REVIEW: Swan Dive by Georgina Pazcoguin
Award-winning New York City Ballet soloist Georgina Pazcoguin, aka the Rogue Ballerina, gives readers a backstage tour of the real world of elite ballet—the gritty, hilarious, sometimes shocking truth you don’t see from the orchestra circle.
In this love letter to the art of dance and the sport that has been her livelihood, NYCB’s first Asian American female soloist Georgina Pazcoguin lays bare her unfiltered story of leaving small-town Pennsylvania for New York City and training amid the unique demands of being a hybrid professional athlete/artist, all before finishing high school. She pitches us into the fascinating, whirling shoes of dancers in one of the most revered ballet companies in the world with an unapologetic sense of humor about the cutthroat, survival-of-the-fittest mentality at NYCB. Some swan dives are literal: even in the ballet, there are plenty of face-plants, backstage fights, late-night parties, and raucous company bonding sessions.
Rocked by scandal in the wake of the #MeToo movement, NYCB sits at an inflection point, inching toward progress in a strictly traditional culture, and Pazcoguin doesn’t shy away from ballet’s dark side. She continues to be one of the few dancers openly speaking up against the sexual harassment, mental abuse, and racism that in the past went unrecognized or was tacitly accepted as par for the course—all of which she has painfully experienced firsthand.
Tying together Pazcoguin’s fight for equality in the ballet with her infectious and deeply moving passion for her craft, Swan Dive is a page-turning, one-of-a-kind account that guarantees you’ll never view a ballerina or a ballet the same way again.
Review
Years ago I mentioned in my review of “The Sugarless Plum” that I’d never taken dance classes and am not the least bit graceful on the dance floor. But I enjoy reading about people who are and make that doubly so if there’s dirt being dished along with the view of backstage.

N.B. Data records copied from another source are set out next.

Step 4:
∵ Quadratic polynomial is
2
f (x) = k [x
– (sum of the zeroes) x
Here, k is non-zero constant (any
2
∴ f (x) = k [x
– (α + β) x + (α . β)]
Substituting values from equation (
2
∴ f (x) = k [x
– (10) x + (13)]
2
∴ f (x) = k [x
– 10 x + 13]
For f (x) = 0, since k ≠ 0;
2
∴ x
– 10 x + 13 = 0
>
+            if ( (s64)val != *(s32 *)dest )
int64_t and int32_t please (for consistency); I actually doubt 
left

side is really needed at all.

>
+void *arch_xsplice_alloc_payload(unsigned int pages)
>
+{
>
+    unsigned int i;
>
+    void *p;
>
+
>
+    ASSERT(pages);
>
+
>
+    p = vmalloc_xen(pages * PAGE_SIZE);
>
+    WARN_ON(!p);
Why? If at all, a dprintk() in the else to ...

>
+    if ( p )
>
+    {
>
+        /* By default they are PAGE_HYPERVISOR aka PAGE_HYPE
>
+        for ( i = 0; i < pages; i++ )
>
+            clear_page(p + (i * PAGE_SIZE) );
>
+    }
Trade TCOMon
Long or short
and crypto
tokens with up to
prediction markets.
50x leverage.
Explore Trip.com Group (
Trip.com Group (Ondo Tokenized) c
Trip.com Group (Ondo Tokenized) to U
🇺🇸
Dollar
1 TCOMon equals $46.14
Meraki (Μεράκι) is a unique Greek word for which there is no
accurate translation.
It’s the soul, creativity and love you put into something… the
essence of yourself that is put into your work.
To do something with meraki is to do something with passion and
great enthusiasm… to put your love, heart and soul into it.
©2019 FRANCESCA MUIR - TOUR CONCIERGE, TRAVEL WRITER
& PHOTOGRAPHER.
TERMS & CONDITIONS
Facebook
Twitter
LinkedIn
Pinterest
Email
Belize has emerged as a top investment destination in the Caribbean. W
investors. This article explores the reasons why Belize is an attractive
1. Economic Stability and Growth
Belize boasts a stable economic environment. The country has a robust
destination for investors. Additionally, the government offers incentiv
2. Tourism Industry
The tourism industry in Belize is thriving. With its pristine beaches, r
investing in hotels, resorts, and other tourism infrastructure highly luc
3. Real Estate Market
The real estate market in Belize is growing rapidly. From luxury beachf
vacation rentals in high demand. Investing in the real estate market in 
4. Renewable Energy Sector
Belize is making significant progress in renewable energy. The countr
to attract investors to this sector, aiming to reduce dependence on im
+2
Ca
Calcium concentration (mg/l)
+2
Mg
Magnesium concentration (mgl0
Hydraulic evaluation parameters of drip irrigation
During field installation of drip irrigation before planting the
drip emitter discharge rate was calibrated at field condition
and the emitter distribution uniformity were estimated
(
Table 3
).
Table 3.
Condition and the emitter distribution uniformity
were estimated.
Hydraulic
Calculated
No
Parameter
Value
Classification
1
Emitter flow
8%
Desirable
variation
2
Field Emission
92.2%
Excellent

Well, before anyone begins to read this book, I’d strongly suggest taking a look at the tags and seeing if any of them might trigger you because Gina doesn’t stint in telling the good, the bad, and the ugly sides of the profession and about working at NYCB when it was under the direction of Peter Martins.
Gina was lucky to have two parents willing to support her in classes at home and in her ambitions to become a professional. Intensive summer sessions at SAB in NYC are followed by full time schooling there during which she hopes to make the cut and be asked to join the company – there’s no auditioning for NYCB as they cherry pick the best from the school. It doesn’t take Gina long to realize that as a biracial dancer, she’s got something extra to work against in order to progress up the ladder. There’s also rampant misogyny and sexism directed at most all the female dancers to go with the racism. The fat shaming meeting with administration is infamous and Gina finds herself meeting with a doctor who tells her to not exceed 720 calories a day in order to slim down her thighs that Martins has a problem with. That’s 720 calories per day to fuel a dancer doing daily class, rehearsals, and often performances.
Along with the bad, there’s excitement to learn new roles, new debut ballets, travel the world, do adulting stuff, hang out in a local dive bar, and get up to massive hijinks and pranks with her fellow dancers. I’ll pass on rehearsing in the sweat soaked costume just peeled off another dancer, though. Her time spent on Broadway in a revival of Cats showed her that not all professional dancing comes with a side dish of pettiness or put downs even if it doesn’t have the job security of NYCB.
Gina has been forceful in attempting to shine a light on and eliminate the racism in classical ballet. Maybe with the retirement of Martins, this will happen there. Her autobiography doesn’t spare herself in telling the mistakes she’s made, her naive complicity with the dysfunction rampant through generations at NYCB, and the therapy she’s started to help her deal with that. She’s funny, honest, talented, and can still show us the passion it takes to make it in this intensive world. B
~Jayne
I eyed this book recently because of the subject and the cover. Ballet is a brutal, gorgeous, demanding profession; I can barely wrap my head around the dedication it requires, not to mention injuries, mangled toes/feet/body, all of it. Throw in obvious racism and sexism and I wonder: do I want to read this?
Any doctor who tells a young woman engaged in the type of constant physical activity demanded of ballet dancers that she needs to consume no more than 720 calories a day should be sued for malpractice and have his license revoked!
@Darlynne: There are a lot of fun parts to the book to balance the bad but yes, consider the tags and make sure you are okay reading about them. Gina’s parents were amazingly supportive and the fun dirt she dishes about life behind stage with her friends is amusing.
@DiscoDollyDeb: Exactly. He was a doctor someone at NYCB recommended to her.